As a general principle, items that replace another item’s function or temporarily replace a Relic are temporary. The Scion’s player spends five points of Legend and rolls (Intelligence + Craft + Legend). The difficulty depends upon the object, as shown in the accompanying table. This is an extended task of the Miscellaneous type, so it can be done in the midst of combat as the Scion theorizes, tears apart available materials and comes up with a solution on the fly. The temporary component functions for one use or (if the crafting Scion’s player spends a point of Willpower) for the rest of the scene.

Size Modifier
Item is larger than a breadbox or smaller than a car key +3
Item is larger than a person or smaller than a thumbtack +5
Item is larger than a car or smaller than a grain of rice +10
Item is larger than a battleship or microscopic +15
Complexity Modifier
Item has many moving parts +3
Item has many intricate moving parts +5
Item uses electricity +10
Item uses micro-circuitry +15
Dramatic Relation Modifier
Item has only a peripheral relation to the story +3
Item has no relation to the story +5
Item runs counter to part of story, theme or plot +10

Specialized new items rely on the Scion exploiting (or writing) new scientific principles. Creation of such devices can take months or years of time; the extended test uses (Intelligence + Science + Legend) to theorize the item, then (Intelligence + Craft + Legend) to build it. The difficulty for such a task typically begins at 35 and can increase due to object size and complexity (as well as how relevant it is to the story at hand; see the sidebar for some suggestions). If the item performs some otherwise impossible task or would radically change day-to-day life for the common man — cheap, clean fusion power, flying cars starting at $100, an algorithm that proves that P = NP — the base difficulty ranges from 50 to 100, and the task can only be completed by a God. Thanks to the interference of Fate, any object that would completely hamstring a dramatic moment or reshape the cosmic order is simply beyond the magnitude of capabilities for even a God with this Knack. Also, the Scion must have some sort of tools or materials to work with. Trapped in the Mojave, the Scion can’t make a moisture condenser out of sand, but in a junkyard, the Scion could construct a miniature tank.

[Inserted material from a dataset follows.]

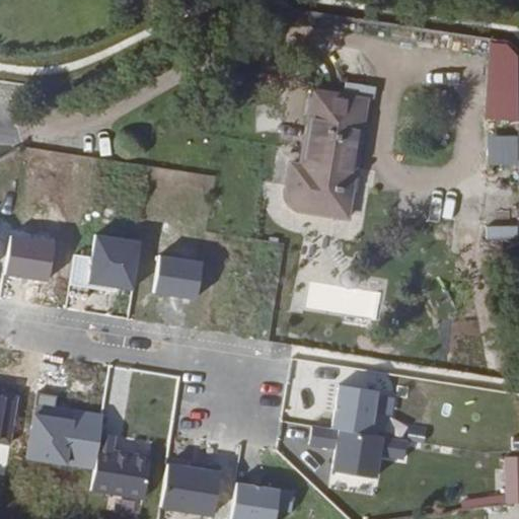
[(518,62),(509,52),(488,48),(488,126),(518,126),(518,62)]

Caveat: Based on pantheon and character concept, additional options may be available than purely technological devices

Tactical Planning

Usually, personal combat relies heavily on quick thinking and razor-sharp timing. A Scion with the Tactical Planning Knack, though, thinks three moves ahead of everyone else on the battlefield. With her excellent command of the battle situation and her prepared contingency plans, she’s able to react by using a previously-developed script instead of falling back on reflexes. As long as she isn’t surprised, the Scion can choose to substitute her Intelligence score (including Epic Intelligence) for her Wits when making Join Battle rolls.